EXERCISE PROMPT:
Return, from the material below, each line in which "that" occurs.

=== Begin Enclosure ===

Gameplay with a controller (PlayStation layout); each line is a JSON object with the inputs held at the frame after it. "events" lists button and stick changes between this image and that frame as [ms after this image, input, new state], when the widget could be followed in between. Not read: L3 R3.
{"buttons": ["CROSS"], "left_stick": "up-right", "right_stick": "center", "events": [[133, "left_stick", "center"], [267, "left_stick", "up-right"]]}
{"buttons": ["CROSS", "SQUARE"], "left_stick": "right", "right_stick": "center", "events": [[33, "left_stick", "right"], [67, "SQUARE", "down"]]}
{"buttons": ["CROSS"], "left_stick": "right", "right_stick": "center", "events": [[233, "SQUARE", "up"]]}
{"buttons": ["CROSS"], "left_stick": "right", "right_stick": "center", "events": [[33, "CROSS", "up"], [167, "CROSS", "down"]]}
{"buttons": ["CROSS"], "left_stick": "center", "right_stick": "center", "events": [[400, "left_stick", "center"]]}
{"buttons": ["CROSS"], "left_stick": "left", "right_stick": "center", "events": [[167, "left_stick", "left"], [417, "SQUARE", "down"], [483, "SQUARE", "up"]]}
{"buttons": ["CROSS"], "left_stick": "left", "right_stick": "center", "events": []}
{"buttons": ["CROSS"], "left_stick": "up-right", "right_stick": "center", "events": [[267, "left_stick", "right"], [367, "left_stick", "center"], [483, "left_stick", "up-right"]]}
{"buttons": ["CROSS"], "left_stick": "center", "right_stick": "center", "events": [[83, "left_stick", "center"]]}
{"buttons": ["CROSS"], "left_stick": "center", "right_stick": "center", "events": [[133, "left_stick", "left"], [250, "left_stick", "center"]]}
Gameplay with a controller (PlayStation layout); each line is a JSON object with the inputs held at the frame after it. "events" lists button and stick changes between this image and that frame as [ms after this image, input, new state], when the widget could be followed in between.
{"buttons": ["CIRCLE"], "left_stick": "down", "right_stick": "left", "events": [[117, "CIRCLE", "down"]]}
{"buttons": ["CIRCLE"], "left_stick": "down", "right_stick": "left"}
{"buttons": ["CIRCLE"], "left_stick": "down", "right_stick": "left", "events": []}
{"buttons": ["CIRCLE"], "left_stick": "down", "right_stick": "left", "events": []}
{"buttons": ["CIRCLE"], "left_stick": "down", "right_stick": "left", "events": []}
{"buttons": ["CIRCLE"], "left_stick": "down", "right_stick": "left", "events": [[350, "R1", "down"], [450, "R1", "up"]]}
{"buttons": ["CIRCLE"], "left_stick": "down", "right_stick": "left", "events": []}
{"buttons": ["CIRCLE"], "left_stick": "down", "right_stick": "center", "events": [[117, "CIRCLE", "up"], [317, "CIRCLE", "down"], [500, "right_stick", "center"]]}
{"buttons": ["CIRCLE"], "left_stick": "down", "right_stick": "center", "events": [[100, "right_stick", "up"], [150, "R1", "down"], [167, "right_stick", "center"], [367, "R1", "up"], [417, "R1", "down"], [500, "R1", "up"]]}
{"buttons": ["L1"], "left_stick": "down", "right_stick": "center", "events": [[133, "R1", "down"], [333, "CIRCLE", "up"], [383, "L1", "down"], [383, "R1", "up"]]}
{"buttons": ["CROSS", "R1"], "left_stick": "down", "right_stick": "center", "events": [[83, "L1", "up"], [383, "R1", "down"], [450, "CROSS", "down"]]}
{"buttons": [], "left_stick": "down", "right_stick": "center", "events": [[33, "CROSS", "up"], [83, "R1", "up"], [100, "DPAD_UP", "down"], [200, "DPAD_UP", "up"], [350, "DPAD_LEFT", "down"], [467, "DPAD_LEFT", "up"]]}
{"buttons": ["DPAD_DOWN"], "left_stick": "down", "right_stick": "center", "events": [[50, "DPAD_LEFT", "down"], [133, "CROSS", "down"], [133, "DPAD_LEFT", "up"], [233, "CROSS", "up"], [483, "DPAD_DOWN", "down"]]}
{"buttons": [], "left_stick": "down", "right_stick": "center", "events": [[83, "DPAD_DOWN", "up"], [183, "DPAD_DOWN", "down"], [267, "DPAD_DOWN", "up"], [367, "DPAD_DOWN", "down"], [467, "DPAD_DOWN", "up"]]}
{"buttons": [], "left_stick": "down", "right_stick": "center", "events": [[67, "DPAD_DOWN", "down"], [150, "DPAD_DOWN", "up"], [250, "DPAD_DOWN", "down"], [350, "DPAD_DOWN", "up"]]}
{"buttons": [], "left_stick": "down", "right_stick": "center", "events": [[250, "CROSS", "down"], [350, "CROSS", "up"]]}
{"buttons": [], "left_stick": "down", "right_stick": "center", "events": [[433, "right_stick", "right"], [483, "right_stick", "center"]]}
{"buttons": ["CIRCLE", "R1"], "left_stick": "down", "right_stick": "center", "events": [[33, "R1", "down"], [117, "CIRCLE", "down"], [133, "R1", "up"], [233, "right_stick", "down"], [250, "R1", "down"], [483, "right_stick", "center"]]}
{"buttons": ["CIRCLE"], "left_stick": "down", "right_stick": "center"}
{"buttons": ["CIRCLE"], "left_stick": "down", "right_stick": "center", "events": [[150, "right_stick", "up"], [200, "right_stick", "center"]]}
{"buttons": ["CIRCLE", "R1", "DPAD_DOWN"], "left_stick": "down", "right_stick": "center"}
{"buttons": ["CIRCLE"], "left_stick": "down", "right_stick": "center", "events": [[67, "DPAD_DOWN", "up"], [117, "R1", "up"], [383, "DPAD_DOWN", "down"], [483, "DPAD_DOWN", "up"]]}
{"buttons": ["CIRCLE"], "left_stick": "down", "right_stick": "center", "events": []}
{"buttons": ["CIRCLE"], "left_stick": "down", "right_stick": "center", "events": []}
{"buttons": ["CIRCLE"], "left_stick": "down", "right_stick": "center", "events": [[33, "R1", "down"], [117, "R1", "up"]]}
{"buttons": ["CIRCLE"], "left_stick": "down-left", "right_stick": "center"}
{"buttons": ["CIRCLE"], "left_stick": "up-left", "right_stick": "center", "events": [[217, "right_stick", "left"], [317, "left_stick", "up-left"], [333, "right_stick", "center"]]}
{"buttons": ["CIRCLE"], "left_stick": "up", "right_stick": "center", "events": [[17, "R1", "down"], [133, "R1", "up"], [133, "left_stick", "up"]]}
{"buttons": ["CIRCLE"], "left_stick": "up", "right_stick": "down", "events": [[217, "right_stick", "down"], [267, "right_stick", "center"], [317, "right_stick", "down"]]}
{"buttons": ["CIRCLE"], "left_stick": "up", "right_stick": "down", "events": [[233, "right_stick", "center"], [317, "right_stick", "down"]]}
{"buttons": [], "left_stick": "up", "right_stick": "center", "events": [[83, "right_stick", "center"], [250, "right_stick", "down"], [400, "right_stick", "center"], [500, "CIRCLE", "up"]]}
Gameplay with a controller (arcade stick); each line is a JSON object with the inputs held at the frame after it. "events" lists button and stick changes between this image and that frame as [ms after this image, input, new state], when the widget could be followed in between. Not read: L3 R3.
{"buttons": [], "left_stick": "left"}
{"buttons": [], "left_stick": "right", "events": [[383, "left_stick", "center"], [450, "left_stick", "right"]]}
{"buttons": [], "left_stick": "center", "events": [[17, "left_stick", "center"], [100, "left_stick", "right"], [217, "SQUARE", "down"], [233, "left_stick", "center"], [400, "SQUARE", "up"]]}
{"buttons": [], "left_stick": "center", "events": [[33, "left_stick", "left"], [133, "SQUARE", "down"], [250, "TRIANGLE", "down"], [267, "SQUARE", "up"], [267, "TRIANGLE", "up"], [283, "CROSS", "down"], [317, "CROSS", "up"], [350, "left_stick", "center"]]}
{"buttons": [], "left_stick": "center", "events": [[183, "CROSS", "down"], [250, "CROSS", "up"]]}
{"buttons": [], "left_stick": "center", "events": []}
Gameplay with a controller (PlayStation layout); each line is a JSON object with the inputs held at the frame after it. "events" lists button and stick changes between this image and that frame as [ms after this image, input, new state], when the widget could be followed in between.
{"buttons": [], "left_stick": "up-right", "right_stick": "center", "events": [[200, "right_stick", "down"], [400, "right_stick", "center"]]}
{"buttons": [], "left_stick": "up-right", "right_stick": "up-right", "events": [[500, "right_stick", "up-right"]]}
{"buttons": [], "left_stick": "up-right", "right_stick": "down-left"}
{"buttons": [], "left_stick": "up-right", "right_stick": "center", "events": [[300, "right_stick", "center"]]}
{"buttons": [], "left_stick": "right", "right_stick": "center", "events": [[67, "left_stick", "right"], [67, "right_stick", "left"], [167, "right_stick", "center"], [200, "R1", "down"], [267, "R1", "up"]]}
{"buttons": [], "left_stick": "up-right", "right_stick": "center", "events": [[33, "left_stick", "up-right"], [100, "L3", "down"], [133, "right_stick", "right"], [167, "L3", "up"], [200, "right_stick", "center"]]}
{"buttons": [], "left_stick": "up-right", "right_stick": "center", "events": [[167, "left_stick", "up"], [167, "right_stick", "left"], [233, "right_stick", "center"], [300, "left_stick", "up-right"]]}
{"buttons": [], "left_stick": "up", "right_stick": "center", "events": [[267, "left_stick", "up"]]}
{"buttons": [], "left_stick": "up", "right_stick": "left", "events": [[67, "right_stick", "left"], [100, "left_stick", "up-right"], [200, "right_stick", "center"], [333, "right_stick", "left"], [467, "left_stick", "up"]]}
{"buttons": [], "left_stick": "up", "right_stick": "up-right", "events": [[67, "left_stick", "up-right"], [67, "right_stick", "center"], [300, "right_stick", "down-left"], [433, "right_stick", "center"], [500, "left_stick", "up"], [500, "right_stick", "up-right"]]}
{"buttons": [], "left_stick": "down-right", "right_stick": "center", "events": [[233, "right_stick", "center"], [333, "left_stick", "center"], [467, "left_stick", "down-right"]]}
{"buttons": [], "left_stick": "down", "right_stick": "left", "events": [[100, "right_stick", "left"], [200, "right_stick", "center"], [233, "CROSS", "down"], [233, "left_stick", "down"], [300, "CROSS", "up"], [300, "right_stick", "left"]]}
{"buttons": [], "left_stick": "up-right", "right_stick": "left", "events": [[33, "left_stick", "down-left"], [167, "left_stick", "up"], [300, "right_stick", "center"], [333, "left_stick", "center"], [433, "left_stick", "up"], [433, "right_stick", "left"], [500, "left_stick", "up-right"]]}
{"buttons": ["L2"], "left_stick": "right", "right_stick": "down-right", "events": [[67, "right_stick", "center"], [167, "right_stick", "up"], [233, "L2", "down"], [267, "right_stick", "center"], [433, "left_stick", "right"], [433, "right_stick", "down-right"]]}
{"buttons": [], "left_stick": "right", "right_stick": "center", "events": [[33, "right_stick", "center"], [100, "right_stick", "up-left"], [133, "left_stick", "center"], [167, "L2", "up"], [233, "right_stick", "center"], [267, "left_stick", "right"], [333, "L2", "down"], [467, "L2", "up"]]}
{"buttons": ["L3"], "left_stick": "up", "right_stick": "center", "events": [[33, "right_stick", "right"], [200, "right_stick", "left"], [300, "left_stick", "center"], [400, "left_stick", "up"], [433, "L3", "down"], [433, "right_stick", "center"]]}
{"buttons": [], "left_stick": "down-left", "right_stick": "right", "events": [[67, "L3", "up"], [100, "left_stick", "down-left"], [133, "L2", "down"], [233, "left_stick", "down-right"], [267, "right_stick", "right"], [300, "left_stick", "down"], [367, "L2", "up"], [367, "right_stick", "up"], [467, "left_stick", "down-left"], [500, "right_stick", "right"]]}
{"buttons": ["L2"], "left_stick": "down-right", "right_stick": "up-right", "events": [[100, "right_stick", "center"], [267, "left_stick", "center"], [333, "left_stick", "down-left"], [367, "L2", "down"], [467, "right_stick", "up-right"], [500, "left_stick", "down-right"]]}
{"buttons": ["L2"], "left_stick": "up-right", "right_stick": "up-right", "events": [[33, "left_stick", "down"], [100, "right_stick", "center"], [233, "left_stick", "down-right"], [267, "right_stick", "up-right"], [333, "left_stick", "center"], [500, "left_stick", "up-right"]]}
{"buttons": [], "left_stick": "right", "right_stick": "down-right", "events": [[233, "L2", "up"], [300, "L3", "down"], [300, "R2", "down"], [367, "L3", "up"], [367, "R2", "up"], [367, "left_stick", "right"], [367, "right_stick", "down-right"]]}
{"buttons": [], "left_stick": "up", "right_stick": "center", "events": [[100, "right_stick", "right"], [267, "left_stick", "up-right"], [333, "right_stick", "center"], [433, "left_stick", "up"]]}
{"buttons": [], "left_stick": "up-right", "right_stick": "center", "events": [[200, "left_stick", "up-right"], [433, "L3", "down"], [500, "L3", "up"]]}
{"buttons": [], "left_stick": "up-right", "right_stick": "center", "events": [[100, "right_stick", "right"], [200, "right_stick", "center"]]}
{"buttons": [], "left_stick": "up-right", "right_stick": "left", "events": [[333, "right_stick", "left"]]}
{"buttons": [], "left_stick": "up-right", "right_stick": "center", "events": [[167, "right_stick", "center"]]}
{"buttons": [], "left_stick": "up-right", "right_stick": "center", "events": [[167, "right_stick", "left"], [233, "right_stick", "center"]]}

=== End Enclosure ===

RESPONSE:
Gameplay with a controller (PlayStation layout); each line is a JSON object with the inputs held at the frame after it. "events" lists button and stick changes between this image and that frame as [ms after this image, input, new state], when the widget could be followed in between. Not read: L3 R3.
Gameplay with a controller (PlayStation layout); each line is a JSON object with the inputs held at the frame after it. "events" lists button and stick changes between this image and that frame as [ms after this image, input, new state], when the widget could be followed in between.
Gameplay with a controller (arcade stick); each line is a JSON object with the inputs held at the frame after it. "events" lists button and stick changes between this image and that frame as [ms after this image, input, new state], when the widget could be followed in between. Not read: L3 R3.
Gameplay with a controller (PlayStation layout); each line is a JSON object with the inputs held at the frame after it. "events" lists button and stick changes between this image and that frame as [ms after this image, input, new state], when the widget could be followed in between.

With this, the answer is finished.